Real improvements for people
Blinken’s meeting with the President of the Palestinian Authority also illustrates his government’s desire to draw closer to the Palestinian leadership, after years of withdrawal under the Trump administration, with whom the PA severed relations because it thought he was in favor of Israel’s interests.
Speaking alongside Blinken, Abbas thanked the Biden administration for its commitment to a two-state solution to maintain the status quo at Haram al-Sharif (noble shrine), a sacred Jerusalem complex for Muslims and the Jews which contains the Al-Aqsa Mosque. , the third holiest site in Islam.
Abbas also expressed gratitude for what he called US support for preserving Palestinian residents in Sheikh Jarrah, a neighborhood in East Jerusalem where the potential eviction of Palestinian families helped spark the Israel-Gaza conflict.
Blinken said he was in contact with other countries in the international community to provide the PA with 1.5 million doses of the Covid-19 vaccine. The PA, with a government limited in areas of the occupied West Bank and without direct control over Gaza – where Hamas actually rules – is the only valid interlocutor for many countries and organs of the international community. Like the United States, the European Union also considers Hamas a terrorist group and has no direct relationship with it.
The last negotiations between Israel and the Palestinian Authority sank in 2014. Although Biden said a two-state solution was the only possible solution to the conflict between Israelis and Palestinians, U.S. government officials have hinted that he was still too early for talks to resume. broader peace processes.
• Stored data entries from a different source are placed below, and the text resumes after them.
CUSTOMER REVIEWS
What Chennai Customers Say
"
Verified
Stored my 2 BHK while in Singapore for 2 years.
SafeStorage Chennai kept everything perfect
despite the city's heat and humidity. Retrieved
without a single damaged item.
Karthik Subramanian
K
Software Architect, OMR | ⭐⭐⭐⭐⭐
Israel is in political tension after four inconclusive elections in two years and the Palestinians are split between Hamas and Abbas. “Leaders on both sides will have to chart a better course,” Blinken said. “Starting with making real improvements in the lives of people in Israel, Gaza and the West Bank.
In Gaza, the Palestinian authorities estimated the cost of reconstruction in millions of dollars. Israel has imposed a blockade on the territory since 2007, which the Palestinians condemn as punishment. Egypt also maintains restrictions on its border with Gaza. Both countries cite security concerns for the measurements.